A integração comercial possibilita que os países se especializem na produção de bens e serviços relativamente aos quais gozam de uma vantagem comparativa e tirem proveito de economias de escala, melhorando assim a produtividade e o crescimento. Ao disseminar os conhecimentos e as tecnologias e ao promover o desenvolvimento de novos produtos, a integração comercial pode igualmente fomentar a transformação estrutural. Uma grande zona de livre comércio em África irá ampliar o potencial de transformação económica na região. Não só irá impulsionar o comércio intra-regional, como também irá atrair investimento directo estrangeiro e facilitar o desenvolvimento de cadeias de abastecimento regionais, que têm assumido uma preponderância fundamental na transformação económica de outras regiões.

Pode ser uma oportunidade para Cabo Verde? “O caso de Cabo Verde é particular no contexto africano”, diz Amílcar Monteiro, “a nossa ligação com o continente não é linear pelo que importa discutir e consensualizar uma abordagem para o país. No contexto regional, a condição de único país insular e arquipélago é um desafio muito específico em termos da integração do mercado interno e mobilidade. Deste modo, a nível regional, as infraestruturas e serviços de ligação marítima representam um esforço que ultrapassa a capacidade de investimento do Estado cabo-verdiano, pelo que a criação de condições para a operacionalização de serviços regulares de transporte marítimo (passageiros e cargas) entre as capitais da região deve ser comparticipada com a CEDEAO. Além de aumentar o leque de oportunidades para Cabo Verde irá tornar o arquipélago um território útil para o comércio regional no Atlântico Médio. Todos ganham”.
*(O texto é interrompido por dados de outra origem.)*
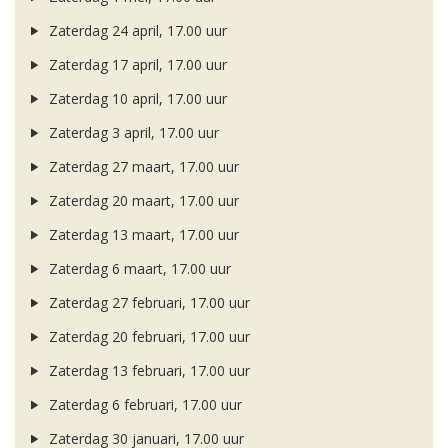
Zaterdag 24 april, 17.00 uur
Zaterdag 17 april, 17.00 uur
Zaterdag 10 april, 17.00 uur
Zaterdag 3 april, 17.00 uur
Zaterdag 27 maart, 17.00 uur
Zaterdag 20 maart, 17.00 uur
Zaterdag 13 maart, 17.00 uur
Zaterdag 6 maart, 17.00 uur
Zaterdag 27 februari, 17.00 uur
Zaterdag 20 februari, 17.00 uur
Zaterdag 13 februari, 17.00 uur
Zaterdag 6 februari, 17.00 uur
Zaterdag 30 januari, 17.00 uur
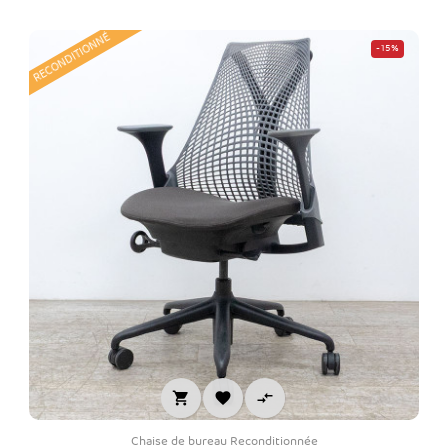
base
RECONDITIONNÉ
-15%



Chaise de bureau Reconditionnée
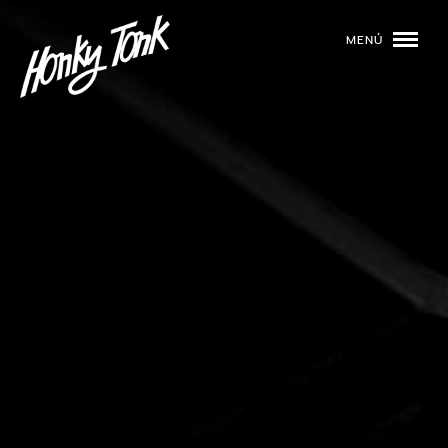
MENÚ
01
PROGRAMACIÓN
02
DJS
03
EVENTOS
04
TOCA CON NOSOTROS
05
QUIÉNES SOMOS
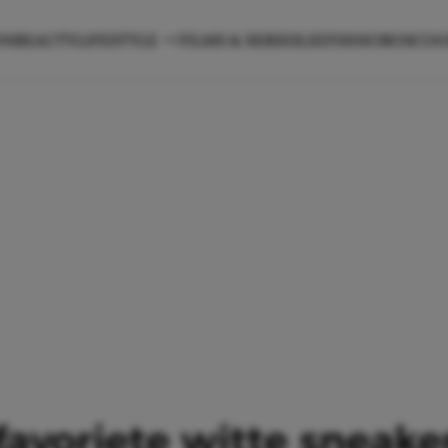
ON
BEAUTY
LIFESTYLE
FILMS & SERIES
LIEFDE
HOROSCO
 favoriete witte sneake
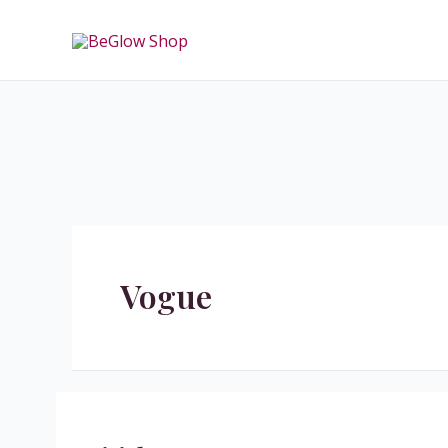
跳
至
主
要
內
容
Vogue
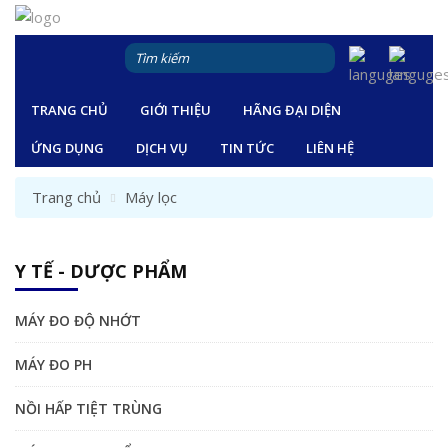
TRANG CHỦ
GIỚI THIỆU
HÃNG ĐẠI DIỆN
ỨNG DỤNG
DỊCH VỤ
TIN TỨC
LIÊN HỆ
Trang chủ
Máy lọc
Y TẾ - DƯỢC PHẨM
MÁY ĐO ĐỘ NHỚT
MÁY ĐO PH
NỒI HẤP TIỆT TRÙNG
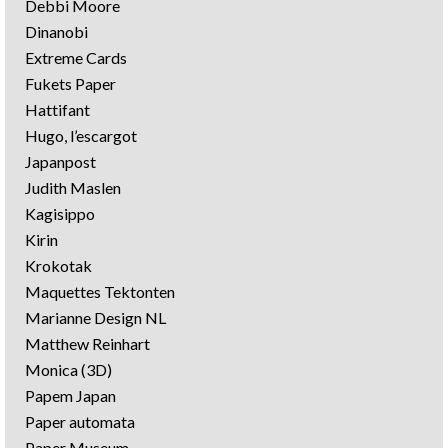
Debbi Moore
Dinanobi
Extreme Cards
Fukets Paper
Hattifant
Hugo, l’escargot
Japanpost
Judith Maslen
Kagisippo
Kirin
Krokotak
Maquettes Tektonten
Marianne Design NL
Matthew Reinhart
Monica (3D)
Papem Japan
Paper automata
Paper Museum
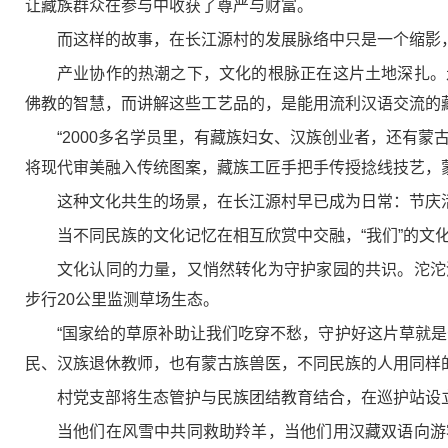
让藏族群众在参与中收获了尊严与财富。
而这样的故事，在长江源村的发展脉络中只是一个缩影
产业协作的热潮之下，文化的根脉正在这片土地深扎。
佛教的智慧，而讲解这些工艺品的，是能用流利汉语交流的
“2000多名学员里，有藏族妇女、汉族创业者，还有
将现代审美融入传统图案，藏族工匠手把手传授捻线技艺，
这种文化共生的场景，在长江源村早已成为日常：节庆
当不同民族的文化记忆在相互欣赏中交融，“我们”的文
文化认同的力量，又悄然转化为守护家园的共识。沱沱
步行20公里监测草场生态。
“国家给的草原补助让我们吃穿不愁，守护好这片草就是
民、汉族退休教师，也有蒙古族兽医，不同民族的人用同样的
村党支部将生态管护与民族团结教育结合，在巡护站设
当他们在风雪中共同救助羚羊，当他们用汉藏双语向游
Sem isso, sublinha o economista, “ficam malogradas, à partida, as oportunidades de transformação de matéria-prima em Cabo Verde para abastecimento do mercado hoteleiro ou para o aproveitamento de oportunidades de exportação no âmbito do AGOA. A nível continental, Cabo Verde tem muito espaço para explorar no mercado de transportes aéreos, das comunicações, serviços de tecnologias de informação, além dos restantes ramos dos serviços onde Cabo Verde tem sido historicamente superavitária nas trocas internacionais. Com a AfCFTA, os serviços serão gradualmente liberalizados e é onde país tem oportunidades concretas para explorar”, refere o economista.

O preço da Zona de Comércio Livre

No entanto, embora o comércio contribua para o crescimento, também implica custos, e os seus benefícios poderão ser distribuídos de forma desigual entre e dentro dos países. Muitas vezes, os decisores políticos estão, justificadamente, preocupados de que uma maior integração das suas economias com as de outros países possa beneficiar umas indústrias e prejudicar outras, afectar negativamente os rendimentos e as oportunidades de emprego em determinados sectores e em determinados níveis de competências e reduzir as receitas fiscais [Os impostos representaram 13,6% do PIB de Cabo Verde em 2018, segundo números do INE].
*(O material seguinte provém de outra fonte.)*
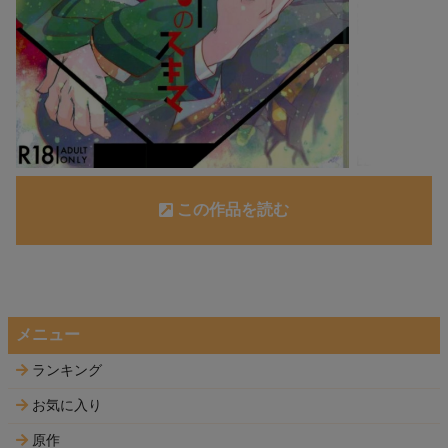
この作品を読む
メニュー
ランキング
お気に入り
原作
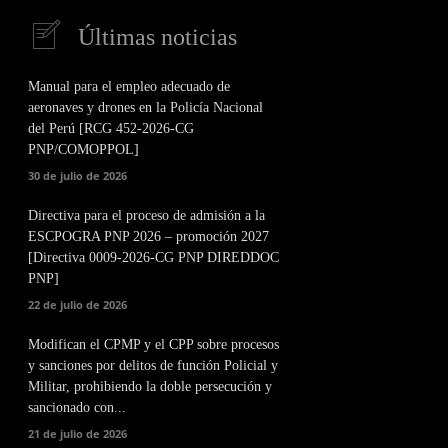
Últimas noticias
Manual para el empleo adecuado de
aeronaves y drones en la Policía Nacional
del Perú [RCG 452-2026-CG
PNP/COMOPPOL]
30 de julio de 2026
Directiva para el proceso de admisión a la
ESCPOGRA PNP 2026 – promoción 2027
[Directiva 0009-2026-CG PNP DIREDDOC
PNP]
22 de julio de 2026
Modifican el CPMP y el CPP sobre procesos
y sanciones por delitos de función Policial y
Militar, prohibiendo la doble persecución y
sancionado con...
21 de julio de 2026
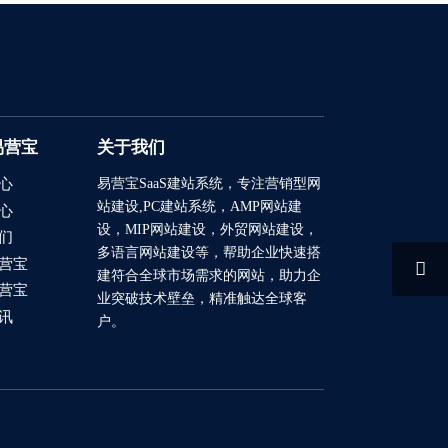
易营宝
关于我们
易营宝SaaS建站系统
，专注营销型网
心
站建设,PC建站系统，AMP网站建
心
设，MIP网站建设，外贸网站建设，
们
多语言网站建设等，帮助企业快速搭
营宝

建符合全球市场需求的网站，助力企
营宝
业突破技术壁垒，精准触达全球客
讯
户。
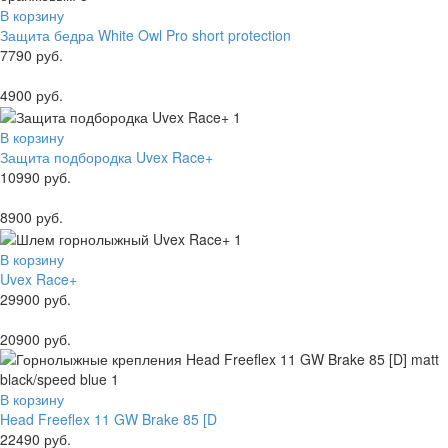
В корзину
Защита бедра White Owl Pro short protection
7790 руб.
4900 руб.
В корзину
Защита подбородка Uvex Race+
10990 руб.
8900 руб.
В корзину
Uvex Race+
29900 руб.
20900 руб.
В корзину
Head Freeflex 11 GW Brake 85 [D
22490 руб.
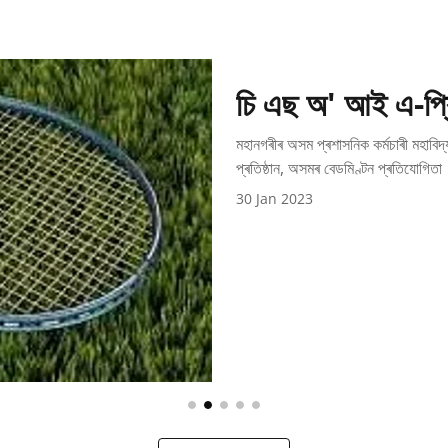
চি এছ অ' আই এ-প্ৰি
মহানগৰীৰ অসম প্ৰশাসনিক কৰ্মচাৰী মহাবিদ
প্ৰতিষ্ঠান, অসমৰ বেডমিণ্টন প্ৰতিযোগিতা
30 Jan 2023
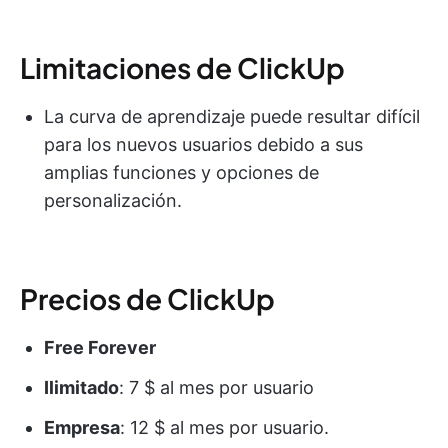
Limitaciones de ClickUp
La curva de aprendizaje puede resultar difícil
para los nuevos usuarios debido a sus
amplias funciones y opciones de
personalización.
Precios de ClickUp
Free Forever
Ilimitado
: 7 $ al mes por usuario
Empresa
: 12 $ al mes por usuario.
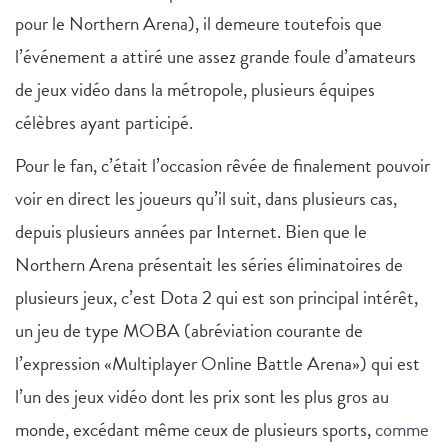
pour le Northern Arena), il demeure toutefois que
l’événement a attiré une assez grande foule d’amateurs
de jeux vidéo dans la métropole, plusieurs équipes
célèbres ayant participé.
Pour le fan, c’était l’occasion rêvée de finalement pouvoir
voir en direct les joueurs qu’il suit, dans plusieurs cas,
depuis plusieurs années par Internet. Bien que le
Northern Arena présentait les séries éliminatoires de
plusieurs jeux, c’est Dota 2 qui est son principal intérêt,
un jeu de type MOBA (abréviation courante de
l’expression «Multiplayer Online Battle Arena») qui est
l’un des jeux vidéo dont les prix sont les plus gros au
monde, excédant même ceux de plusieurs sports,
comme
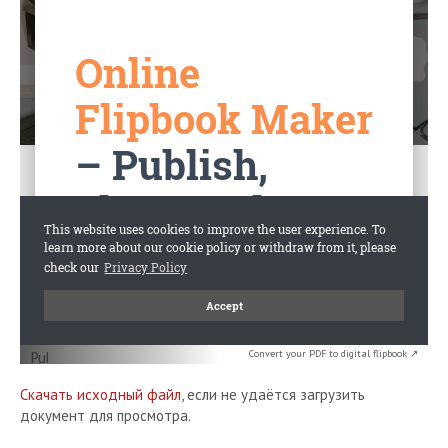
Convert your PDF to digital flipbook ↗
Скачать исходный файл
, если не удаётся загрузить
документ для просмотра.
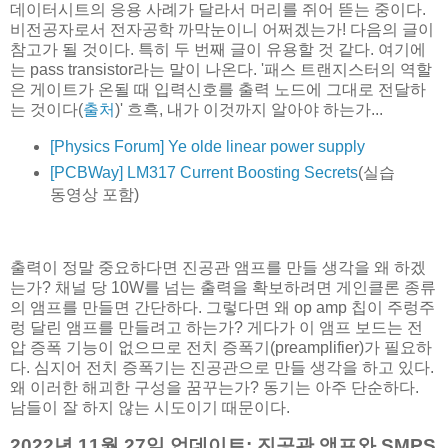
데이터시트의 응용 사례가 달라서 머리를 쥐어 뜯는 중이다.
비전공자로서 전자공학 까막눈이니 어쩌겠는가! 다음의 글이
참고가 될 것이다. 특히 두 번째 글이 유용할 것 같다. 여기에
는 pass transistor라는 말이 나온다. '패스 트랜지스터의 역할
은 게이트가 온될 때 입력신호를 출력 노드에 그대로 전달하
는 것이다(
출처
)' 흐흑, 내가 이것까지 알아야 하는가...
[Physics Forum] Ye olde linear power supply
[PCBWay] LM317 Current Boosting Secrets
(실습
동영상 포함)
출력이 정말 중요하다면 진공관 앰프를 만들 생각을 왜 하겠
는가? 채널 당 10W를 넘는 출력을 확보하려면 게인클론 종류
의 앰프를 만들면 간단하다. 그렇다면 왜 op amp 칩이 주렁주
렁 달린 앰프를 만들려고 하는가? 게다가 이 앰프 보드는 전
압 증폭 기능이 없으므로 전치 증폭기(preamplifier)가 필요하
다. 심지어 전치 증폭기는 진공관으로 만들 생각을 하고 있다.
왜 이러한 해괴한 구성을 꿈꾸는가? 동기는 아주 단순하다.
남들이 잘 하지 않는 시도이기 때문이다.
2022년 11월 27일 업데이트: 진공관 앰프와 SMPS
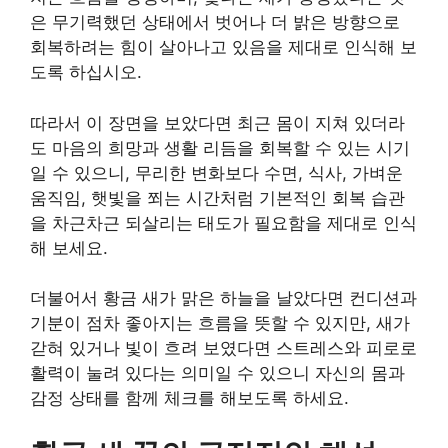
은 무기력했던 상태에서 벗어나 더 밝은 방향으로
회복하려는 힘이 살아나고 있음을 제대로 인식해 보
도록 하십시오.
따라서 이 장면을 보았다면 최근 몸이 지쳐 있더라
도 마음의 희망과 생활 리듬을 회복할 수 있는 시기
일 수 있으니, 무리한 변화보다 수면, 식사, 가벼운
움직임, 햇빛을 쬐는 시간처럼 기본적인 회복 습관
을 차근차근 되살리는 태도가 필요함을 제대로 인식
해 보세요.
더불어서 황금 새가 맑은 하늘을 날았다면 컨디션과
기분이 점차 좋아지는 흐름을 뜻할 수 있지만, 새가
갇혀 있거나 빛이 흐려 보였다면 스트레스와 피로로
활력이 눌려 있다는 의미일 수 있으니 자신의 몸과
감정 상태를 함께 체크를 해보도록 하세요.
“É um risco”, concorda Amílcar Monteiro, “mas a redução das tarifas é feita gradualmente e num contexto de incremento das trocas comerciais e do reforço das cadeias de valor regionais, o que implica na geração de mais empregos, mais negócios e mais tributação. O Estado também “arrisca-se” a arrecadar muito mais do que arrecada actualmente com o aumento do volume e da escala dos negócios”.

O comércio intra-regional em África tem crescido. As importações intra-regionais como percentagem do total de importações quase que triplicaram ao longo das duas últimas décadas, situando-se agora entre os 12% e 14% (cerca de 100 mil milhões de dólares), como resultado do aumento do comércio na região graças às novas comunidades económicas sub-regionais. Em 2017, três quartos do comércio intra-regional africano realizou-se dentro das principais comunidades sub-regionais. Durante este processo, emergiram centros de comércio regional, como África do Sul, Côte d’Ivoire, Quénia e Senegal. Ao contrário das exportações para o resto do mundo, os fluxos comerciais intra-regionais são relativamente diversificados, incluem bens de maior valor acrescentado do que as exportações para o resto do mundo e abrangem uma proporção considerável de produtos transformados (por exemplo, veículos motorizados e vestuário).

Apesar desta expansão, ainda existem oportunidades significativas para aprofundar mais a integração do comércio regional. No entanto, tendo em conta os menores níveis de rendimentos e a dimensão económica e, em geral, as maiores distâncias face a outras regiões, as características particulares dos países africanos parecem limitar a sua capacidade comercial (quando comparados com países noutras regiões). Algumas destas características são estruturais e a sua mudança exige um compromisso a longo prazo. Outras resultam de políticas – como as tarifas, os regulamentos comerciais e os requisitos regulamentares – e a sua eliminação iria impulsionar a integração regional. As oportunidades de expansão do comércio intra-regional são especialmente assinaláveis para alguns produtos relacionados com a agricultura (por exemplo, produtos alimentares) e indústria transformadora, assim como em algumas comunidades económicas sub-regionais de África onde o volume comercial é significativamente inferior ao das suas homólogas.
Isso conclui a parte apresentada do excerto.